I never saw Dr. Tombaugh again after that day. Annette and I repeated the Earth measuring experiment for two more years before she changed grade levels and it was no longer age appropriate. Dr. Edson continued to visit my class for a couple more years until the Parkinson’s and his wife’s declining health made it too difficult.
It didn’t matter, though, in one sense. I had caught their fire as well. I sought out and got the training I needed to teach the “Oh wow” science that impressionable minds need to steer them into STEM careers. And I hope I did them proud. I know that at a minimum, my two sons caught the fire as well. It is an insatiable curiosity. An unwillingness to accept tidy answers that preclude new questions. And more importantly, the desire to share the curiosity that links us to our ancestors who always had to see what was on the other side of the mountain.

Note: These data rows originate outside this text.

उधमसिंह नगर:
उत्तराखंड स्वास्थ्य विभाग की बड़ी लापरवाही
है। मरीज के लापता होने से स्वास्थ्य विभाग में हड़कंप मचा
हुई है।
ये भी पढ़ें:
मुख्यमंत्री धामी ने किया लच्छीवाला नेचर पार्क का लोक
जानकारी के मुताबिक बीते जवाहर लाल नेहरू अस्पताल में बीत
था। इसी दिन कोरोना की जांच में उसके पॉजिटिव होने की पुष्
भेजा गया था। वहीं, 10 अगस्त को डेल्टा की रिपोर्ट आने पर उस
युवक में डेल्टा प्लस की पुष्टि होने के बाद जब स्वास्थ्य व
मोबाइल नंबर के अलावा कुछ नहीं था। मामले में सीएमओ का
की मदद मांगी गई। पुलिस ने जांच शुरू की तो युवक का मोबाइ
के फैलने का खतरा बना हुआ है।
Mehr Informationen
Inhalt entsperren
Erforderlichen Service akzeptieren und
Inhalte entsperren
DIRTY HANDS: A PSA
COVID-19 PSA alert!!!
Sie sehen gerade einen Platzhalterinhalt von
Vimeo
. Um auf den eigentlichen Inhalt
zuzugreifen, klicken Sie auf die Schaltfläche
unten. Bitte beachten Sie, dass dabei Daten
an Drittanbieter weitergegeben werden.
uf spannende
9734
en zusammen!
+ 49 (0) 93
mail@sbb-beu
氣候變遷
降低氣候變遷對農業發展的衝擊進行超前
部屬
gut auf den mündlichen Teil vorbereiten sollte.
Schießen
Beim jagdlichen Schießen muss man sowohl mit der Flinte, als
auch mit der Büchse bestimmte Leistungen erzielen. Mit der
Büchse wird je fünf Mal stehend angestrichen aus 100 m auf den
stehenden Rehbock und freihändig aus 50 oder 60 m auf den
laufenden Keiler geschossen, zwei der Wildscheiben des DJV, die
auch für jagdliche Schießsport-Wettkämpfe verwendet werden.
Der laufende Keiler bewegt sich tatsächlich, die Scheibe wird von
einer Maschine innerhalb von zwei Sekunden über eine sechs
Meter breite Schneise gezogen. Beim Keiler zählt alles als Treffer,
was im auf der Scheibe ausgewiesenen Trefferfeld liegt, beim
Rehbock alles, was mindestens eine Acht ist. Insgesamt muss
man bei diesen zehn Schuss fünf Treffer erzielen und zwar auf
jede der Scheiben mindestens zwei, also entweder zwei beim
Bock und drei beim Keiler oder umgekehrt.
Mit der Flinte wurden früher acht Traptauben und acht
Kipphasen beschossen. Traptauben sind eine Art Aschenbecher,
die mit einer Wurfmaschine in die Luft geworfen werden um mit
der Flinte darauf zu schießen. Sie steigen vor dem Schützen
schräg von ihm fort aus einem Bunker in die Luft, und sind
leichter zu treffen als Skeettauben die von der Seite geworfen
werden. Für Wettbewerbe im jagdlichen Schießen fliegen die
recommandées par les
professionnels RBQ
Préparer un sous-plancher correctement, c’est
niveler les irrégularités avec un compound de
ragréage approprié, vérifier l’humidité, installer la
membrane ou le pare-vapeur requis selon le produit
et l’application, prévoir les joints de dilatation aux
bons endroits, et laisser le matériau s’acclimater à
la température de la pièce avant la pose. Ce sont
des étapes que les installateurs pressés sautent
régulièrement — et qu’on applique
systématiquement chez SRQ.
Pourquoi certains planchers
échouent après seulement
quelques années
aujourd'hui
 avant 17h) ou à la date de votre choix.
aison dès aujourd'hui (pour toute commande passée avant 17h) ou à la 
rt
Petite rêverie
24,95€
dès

You won’t see the exact same details I just told you when Googling Tombaugh. But ultimately, which version is closer to the truth is irrelevant. The story of humans and their attempts to understand nature is messy and complicated. Just like nature itself. And now that the New Horizons spacecraft has passed by Pluto, it will explore the Kuiper belt. It is here that some of Dr. Clyde Tombaugh’s dust will rejoin the universe from which it came. And for a scientist like him, it doesn’t get any better than that.